Bulletin du Centre de Recherche du Château de Versailles (Jan 2011)

L’aménagement et le décor de la galerie Doria Pamphilj à Rome

  • Sandra Bazin

DOI
https://doi.org/10.4000/crcv.10351

Abstract

Read online

The quadrangular gallery of the Doria Pamphilj Palace was built between 1731 and 1734, as part of an overall modernization programme, decided by Camillo Pamphilj the Younger. From the sixteenth century until the project of the architect Gabriele Valvassori, the courtyard had remained unfinished and had a single loggia on the first floor of the south side. Valvassori built loggias on the three other sides, which were then closed thus creating on the first floor a quadrangular gallery, whose typology is unique in Rome. None of the wings on the piano noble aimed at unity in style, since each has its own decoration, but rather created a “museum of styles”. In particular, the wing on the Corso, a true “hall of mirrors”, was used as a glorification space for the Pamphilj family.

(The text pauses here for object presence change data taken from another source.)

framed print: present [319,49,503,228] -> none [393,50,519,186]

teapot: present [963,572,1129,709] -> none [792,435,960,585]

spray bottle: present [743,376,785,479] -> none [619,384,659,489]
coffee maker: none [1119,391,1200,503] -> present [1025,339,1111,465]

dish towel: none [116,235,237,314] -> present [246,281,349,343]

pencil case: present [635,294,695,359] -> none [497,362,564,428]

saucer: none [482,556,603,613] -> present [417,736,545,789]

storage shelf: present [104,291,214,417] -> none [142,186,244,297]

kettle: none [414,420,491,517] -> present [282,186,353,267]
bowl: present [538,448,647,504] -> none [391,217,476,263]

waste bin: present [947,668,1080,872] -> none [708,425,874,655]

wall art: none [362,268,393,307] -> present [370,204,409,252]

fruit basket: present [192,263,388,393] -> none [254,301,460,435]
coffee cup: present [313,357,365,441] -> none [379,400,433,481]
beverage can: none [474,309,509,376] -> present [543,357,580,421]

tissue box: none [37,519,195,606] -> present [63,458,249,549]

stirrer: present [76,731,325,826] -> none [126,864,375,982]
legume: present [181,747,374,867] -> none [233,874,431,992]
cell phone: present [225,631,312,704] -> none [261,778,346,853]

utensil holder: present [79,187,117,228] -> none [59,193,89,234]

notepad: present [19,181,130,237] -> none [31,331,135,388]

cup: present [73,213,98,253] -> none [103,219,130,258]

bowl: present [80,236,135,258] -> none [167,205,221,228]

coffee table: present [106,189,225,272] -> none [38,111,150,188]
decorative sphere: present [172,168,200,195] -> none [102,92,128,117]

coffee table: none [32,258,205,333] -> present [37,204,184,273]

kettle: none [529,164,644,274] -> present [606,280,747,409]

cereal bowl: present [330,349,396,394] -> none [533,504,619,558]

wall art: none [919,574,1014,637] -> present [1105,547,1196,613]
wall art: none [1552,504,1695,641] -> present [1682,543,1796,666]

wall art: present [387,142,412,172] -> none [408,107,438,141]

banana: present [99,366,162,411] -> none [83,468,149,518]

Aureliano Milani painted its vault with mythological frescoes illustrating the fall of the Titans and Hercules’ story. The three other wings, decorated by Genesio Del Barba and Filippo Sciugatrosce with Chinese and grotesque patterns, were designed as neutral exhibition spaces. Numerous studios have been written about the gallery Doria Pamphilj. Most of them are dedicated to the magnificent collection, while this paper intends to focus on the laying out out of the quadrangular gallery and the decoration of the East wing called “galleria degli specchi”.